While he said he respects Ireland’s decision-makers, Dr Conroy said the approach requires “more scrutiny”.
“Implementing a mandatory quarantine strategy has significant economic costs but it’s hard to imagine that it would hurt business any more than recurring lockdowns,” he explained.
Dr Conroy emphasised the need for greater engagement with Northern Ireland and the UK on the issue of Covid-19 spreading across the border. He explained that having two jurisdictions on one island makes it “enormously difficult” when trying to manage a pandemic. However, Dr Conroy also highlighted the need to strengthen public health for any strategy to succeed.
“Whether you want to live with the virus or eliminate it, you have to take public health seriously,” he said.
“It’s bizarre that, nine months into a pandemic, Ireland hasn’t hired a single consultant in public health medicine yet.
“That says a lot about how seriously they take public health,” he added.
“As long as Ireland’s public health units are among the least-resourced in Europe, it will be difficult to keep on top of case numbers without population-level restrictions.”
While he said aiming for elimination is the best strategy, Dr Conroy said Ireland’s latest lockdown should work well in what it aims to do — prolong the period between now and the next lockdown.
“The problem, of course, is that lockdowns don’t change any of the underlying conditions that allowed the virus to spread in the first place. That means cases inevitably go up when restrictions are lifted.”
While Australia was more prepared than most for a pandemic, Dr Conroy explained that Ireland’s neglect of the public health sector and lack of preparedness left the country particularly vulnerable.

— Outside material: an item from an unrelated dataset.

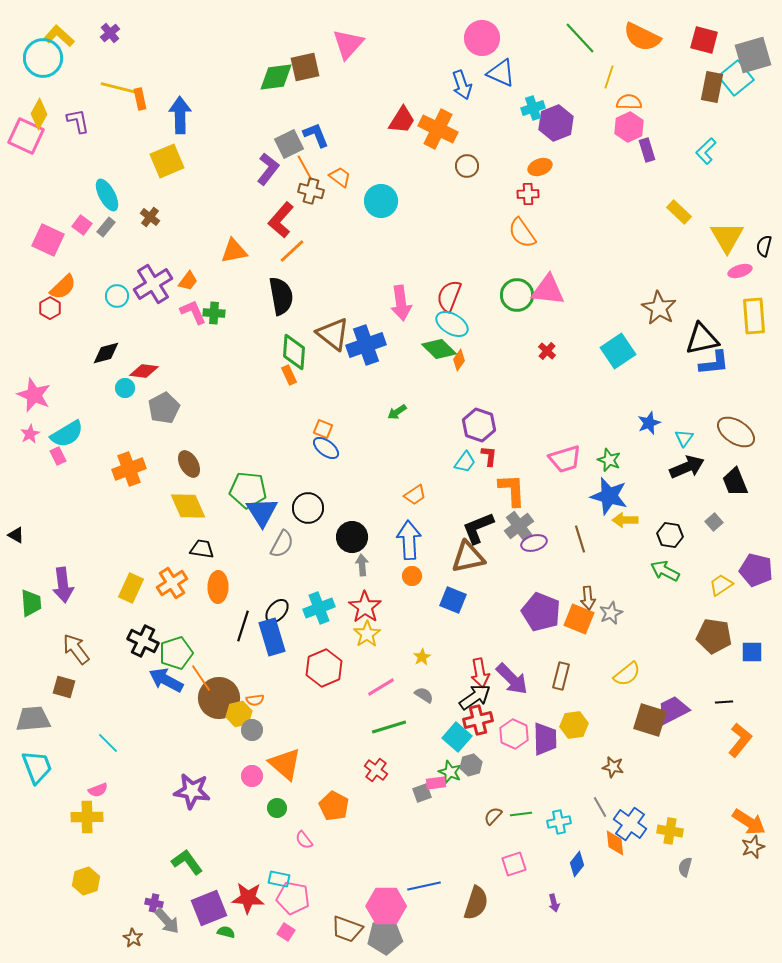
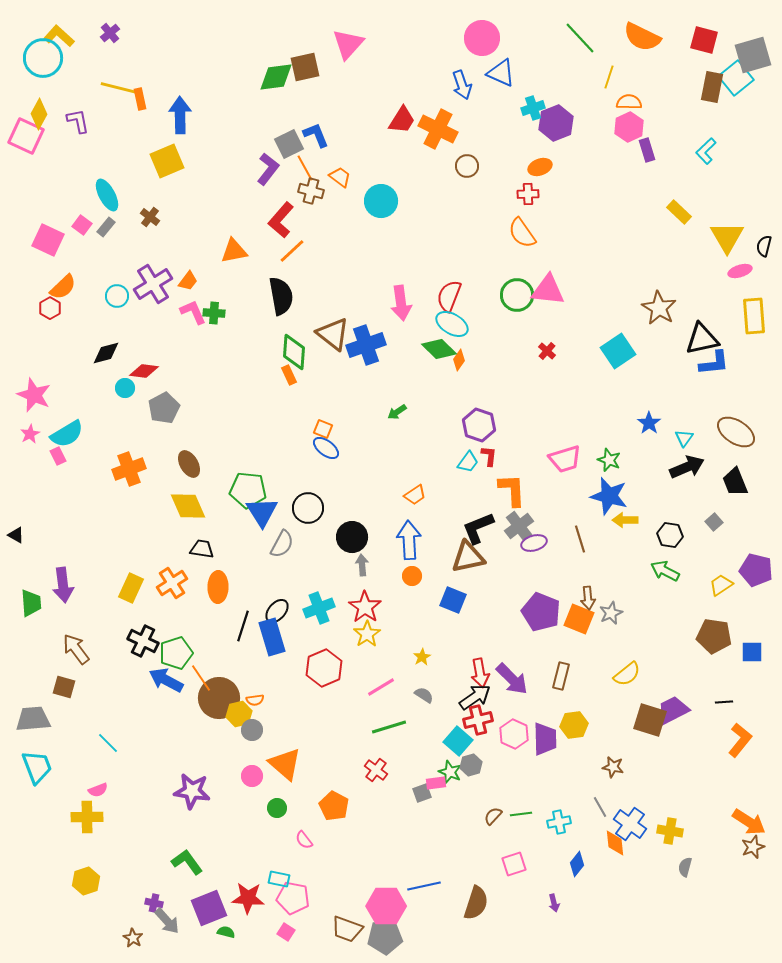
blue star at (649, 423): rotated 15 degrees counterclockwise
cyan trapezoid at (465, 462): moved 3 px right
cyan square at (457, 737): moved 1 px right, 4 px down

As a result, living with Covid may not be a realistic option for Ireland, he said.
“Many western European countries didn’t have a sophisticated pandemic planning programme in place.
“There was probably a feeling that it was unlikely to happen to them,” he added.
Australia was also ambitious, explained Dr Conroy. “Aiming for elimination of community transmission was a politically brave decision but it’s paying dividends now, with most of the country being free of the disease.
“Australia also has a much stronger public health system, so we started off from a better position.
“Public health medicine as a speciality has long been valued here. Public health units are well resourced and public health medicine consultants like me are supported to do our job.
“Ireland is definitely starting out from a disadvantaged position, having neglected public health for many decades.
“That’s all the more reason to be ambitious in thinking about whether elimination is possible, as living with the virus isn’t much of an option.”